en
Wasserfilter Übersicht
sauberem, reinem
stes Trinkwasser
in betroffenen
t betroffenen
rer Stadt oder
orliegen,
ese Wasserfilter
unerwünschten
——
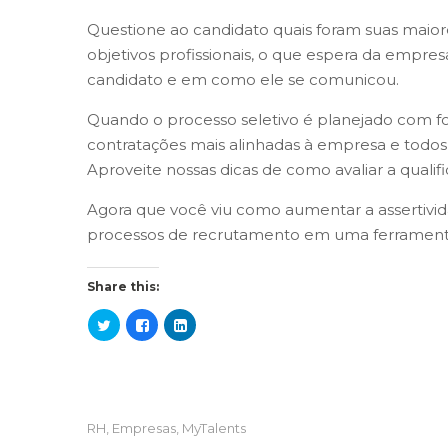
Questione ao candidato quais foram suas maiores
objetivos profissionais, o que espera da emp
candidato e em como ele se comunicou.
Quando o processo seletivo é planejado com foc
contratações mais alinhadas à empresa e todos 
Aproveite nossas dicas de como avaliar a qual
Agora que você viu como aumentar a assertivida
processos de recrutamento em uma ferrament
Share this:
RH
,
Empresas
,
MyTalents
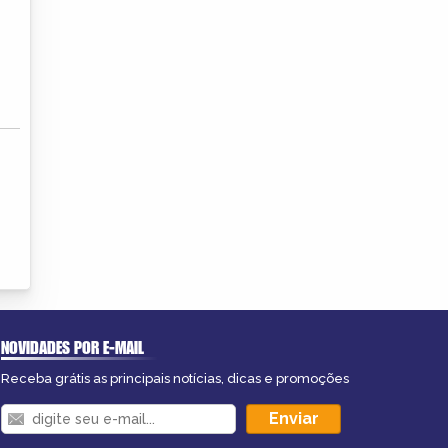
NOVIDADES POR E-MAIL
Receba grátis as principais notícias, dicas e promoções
——
:: ABOUT THIS TASK ::
Present the material from the line with "NOVIDADES POR E-MAIL" to the line with "Receba grátis as" as a Markdown table with the columns "Row" and "Line". Number each line and omit blank lines.

:: OUTPUT FOR THIS EXERCISE ::
| Row | Line |
|---|---|
| 1 | NOVIDADES POR E-MAIL |
| 2 | Receba grátis as principais notícias, dicas e promoções |